§ **EXERCISE**
Work through the lines of the material below, note those with the word "histopathology", and give their number, nothing else.
==== DATA BLOCK ====
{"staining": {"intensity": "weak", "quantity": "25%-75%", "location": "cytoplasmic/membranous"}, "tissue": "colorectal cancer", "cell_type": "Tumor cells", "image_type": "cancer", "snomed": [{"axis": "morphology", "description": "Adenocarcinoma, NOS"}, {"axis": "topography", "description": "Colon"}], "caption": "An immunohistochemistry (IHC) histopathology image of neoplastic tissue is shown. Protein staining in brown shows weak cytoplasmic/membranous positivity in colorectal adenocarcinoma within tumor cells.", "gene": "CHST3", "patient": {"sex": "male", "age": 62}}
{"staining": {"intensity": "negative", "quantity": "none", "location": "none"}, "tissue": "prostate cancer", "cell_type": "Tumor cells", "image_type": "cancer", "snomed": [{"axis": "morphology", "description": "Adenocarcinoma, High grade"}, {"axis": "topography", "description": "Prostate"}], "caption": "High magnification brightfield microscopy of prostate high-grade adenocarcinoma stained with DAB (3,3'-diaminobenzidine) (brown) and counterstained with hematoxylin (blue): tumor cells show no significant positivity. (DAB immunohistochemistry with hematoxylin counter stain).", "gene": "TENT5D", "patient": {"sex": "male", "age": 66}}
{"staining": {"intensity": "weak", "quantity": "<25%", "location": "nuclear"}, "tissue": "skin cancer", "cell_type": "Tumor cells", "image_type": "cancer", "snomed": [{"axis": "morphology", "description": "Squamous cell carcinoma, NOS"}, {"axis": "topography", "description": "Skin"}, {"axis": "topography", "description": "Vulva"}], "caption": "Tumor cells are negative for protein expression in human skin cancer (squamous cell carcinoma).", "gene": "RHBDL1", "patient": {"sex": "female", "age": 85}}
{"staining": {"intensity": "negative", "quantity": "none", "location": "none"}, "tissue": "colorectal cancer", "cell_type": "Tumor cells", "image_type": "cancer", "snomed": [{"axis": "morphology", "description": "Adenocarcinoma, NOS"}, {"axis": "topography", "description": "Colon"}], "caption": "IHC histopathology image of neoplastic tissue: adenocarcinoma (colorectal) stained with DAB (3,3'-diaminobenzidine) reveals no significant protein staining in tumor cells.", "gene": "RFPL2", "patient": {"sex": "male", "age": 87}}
====
§ **RESULT**
2